■ EXERCICE PROPOSÉ 1:
Recopie mot pour mot, dans l'extrait sur le synode et la conscience, le passage qui va de « Le synode sur » jusqu'à « l'infaillibilité pontificale (22/3/2014) ».

■ EXTRAIT DE PAGE:
══════════
Le synode sur la famille et l'appel à la conscience comme moyen de dénouer les crises. Monique a retrouvé dans un ouvrage de Hans Küng datant de 1971 des propos qui semblent d'une incroyable actualité, à la veille du Synode. Ce qui est en jeu, c'est rien moins que l'infaillibilité pontificale (22/3/2014)

     

Les droits de la conscience et l'autorité du magistère seront probablement âprement débattus lors du synode sur la famille (2014-2015).
Relisons trois pages (136 à 138) à la fois anciennes (1971) et incroyablement actuelles de Hans Küng tirées de son livre: "Infaillible? Une interpellation" ,éd. Desclée de Brouwer, 1971

Monique T.

     

LES DROITS DE LA CONSCIENCE

1/ Les droits de la conscience demeurent même vis-à-vis du dogme. [...]
Heureusement, dans la période postconciliaire, l'encyclique "Humanae vitae" a fortement contribué à former la conscience des catholiques, même en face des solennels énoncés doctrinaux du Pape. Cette formation était nécessaire et urgente.
Sur la liberté comme élément de la foi elle-même, citons le témoignage récent et les paroles claires de W. Kasper (ndlr. alors âgé d'une trentaine d'années) dans sa réflexion sur le cheminement de l' Eglise de Vatican II:

L'Eglise ne pourra servir la liberté des autres que si elle conserve sa propre liberté. C'est pourquoi son autorité doit être l'"autorité de la liberté". La foi est en effet, pour l'essentiel, un acte de libre assentiment; acte pleinement et totalement humain; elle n'exclut pas, elle implique une responsabilité intellectuelle. Nul n'a le pouvoir ni le droit de déléguer à l'Eglise officielle et à son magistère cette responsabilité, par une obéissance "aveugle" en quelque sorte. Une telle obéissance, qui irait à l'encontre d'une conviction personnelle, serait un acte immoral. [...]


2/La question d'une infaillibilité pontificale ou même épiscopale n'en est pas pour autant résolue. Sans doute, il est devenu courant, surtout ces derniers temps, quand la théologie morale s'embarrassait dans les problèmes concrets, de recourir, en s'excusant, à la conscience ou en général à des éléments subjectifs. C'est ainsi que, dans la morale catholique pratique en matière sexuelle, on a rendu au moins subjectivement supportable un joug objectivement accablant. [...]
Ce recours à la subjectivité était et reste justifié à titre de légitime défense de la conscience et de garantie pastorale contre l'autorité du magistère qui, par tous les moyens, s'oppose à la discussion. Mais il n'est pas permis d'y chercher une excuse ou un alibi pour refuser d'aborder les problèmes concrets au plan théologique. Des conseils de confesseurs ne peuvent remplacer une sérieuse critique théologique.
══════════
■ EXERCICE PROPOSÉ 2:
Cite à l'identique les lignes de données depuis leur début jusqu'à la ligne contenant « picture [506, 30, 1636, 748] », celle-ci comprise, sans reproduire les images dans ta réponse.

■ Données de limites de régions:
══════════
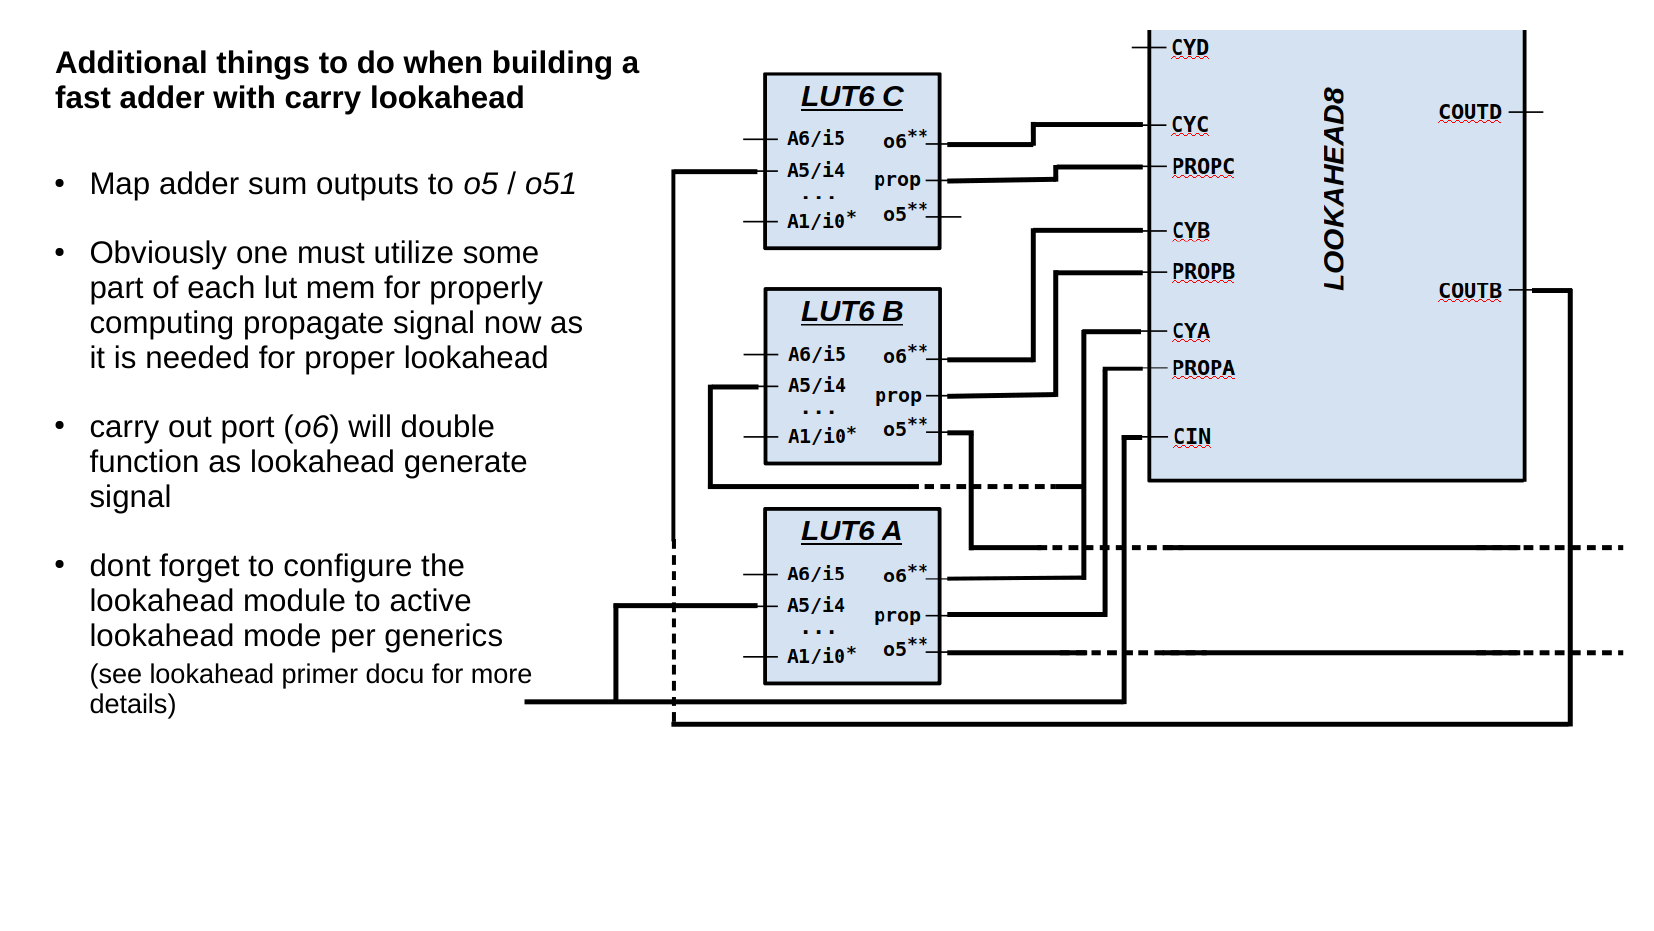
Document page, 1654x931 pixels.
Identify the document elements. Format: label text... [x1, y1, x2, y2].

picture [506, 30, 1636, 748]
text_box Map adder sum outputs to o5 / o51 Obviously one must utilize some part of each lut mem for properly computing propagate signal now as it is needed for proper lookahead carry out port (o6) will double function as lookahead generate signal dont forget to configure the lookahead module to active lookahead mode per generics (see lookahead primer docu for more details) [39, 158, 616, 863]
text_box Additional things to do when building a fast adder with carry lookahead [40, 38, 676, 183]
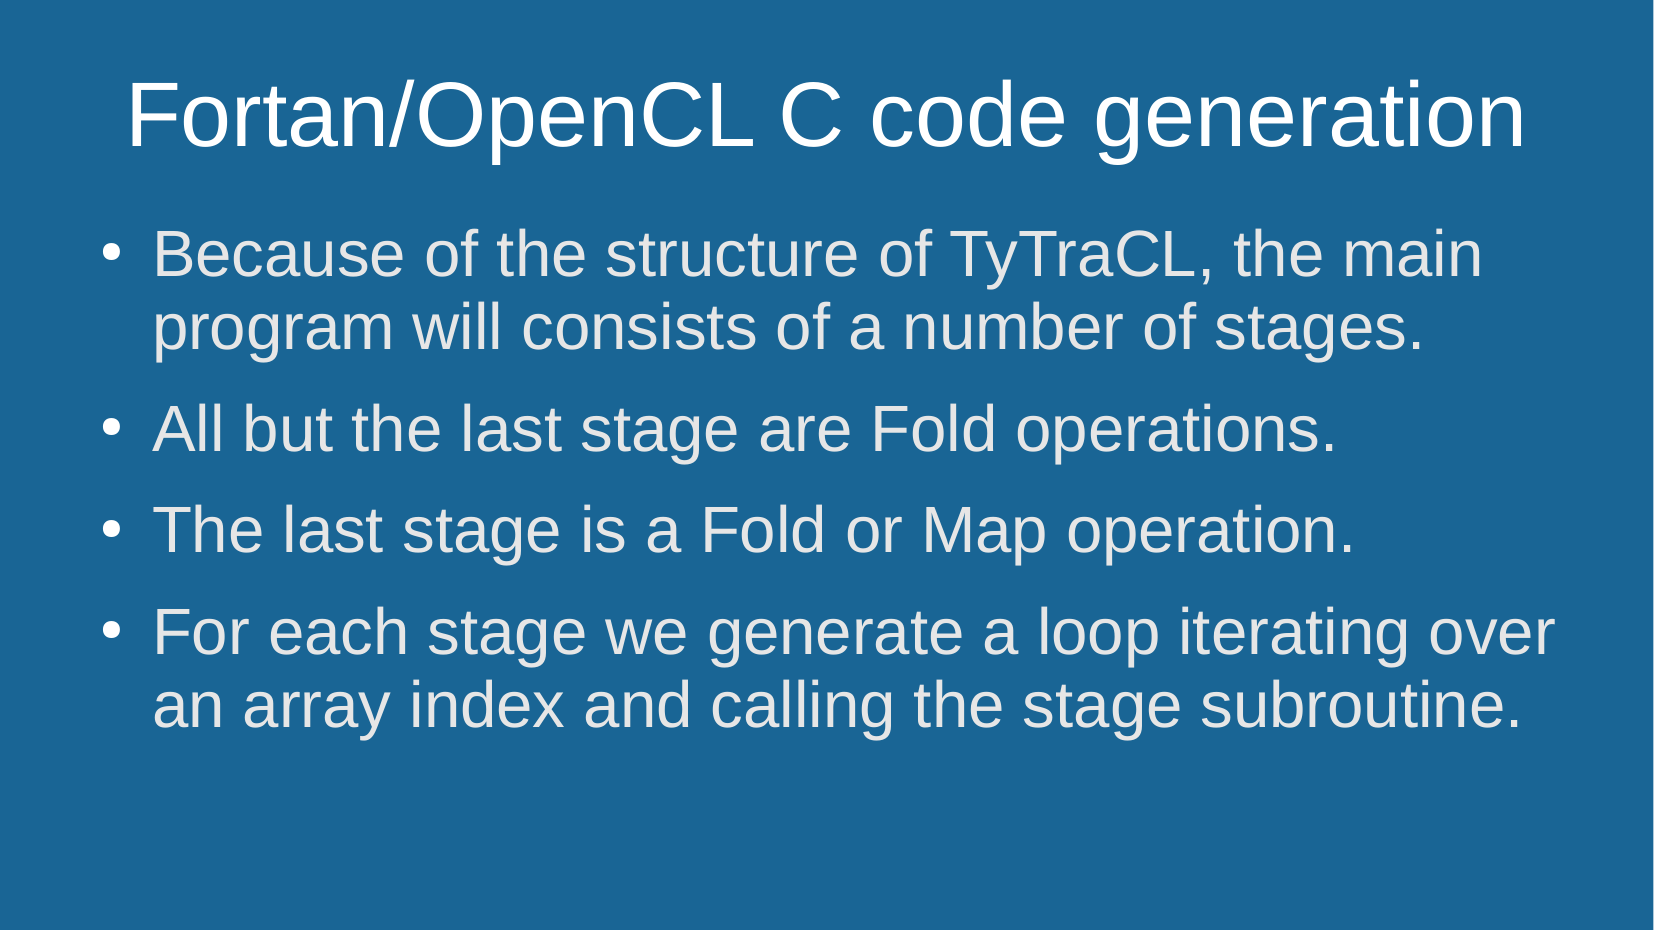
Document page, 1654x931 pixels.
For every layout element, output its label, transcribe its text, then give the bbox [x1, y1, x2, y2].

title Fortan/OpenCL C code generation [82, 37, 1571, 193]
list Because of the structure of TyTraCL, the main program will consists of a number of stages. All but the last stage are Fold operations. The last stage is a Fold or Map operation. For each stage we generate a loop iterating over an array index and calling the stage subroutine. [82, 217, 1571, 758]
══════════
■ RÉSULTAT ATTENDU 1:
Le synode sur la famille et l'appel à la conscience comme moyen de dénouer les crises. Monique a retrouvé dans un ouvrage de Hans Küng datant de 1971 des propos qui semblent d'une incroyable actualité, à la veille du Synode. Ce qui est en jeu, c'est rien moins que l'infaillibilité pontificale (22/3/2014)

■ RÉSULTAT ATTENDU 2:
Document page, 1654x931 pixels.
Identify the document elements. Format: label text... [x1, y1, x2, y2].

picture [506, 30, 1636, 748]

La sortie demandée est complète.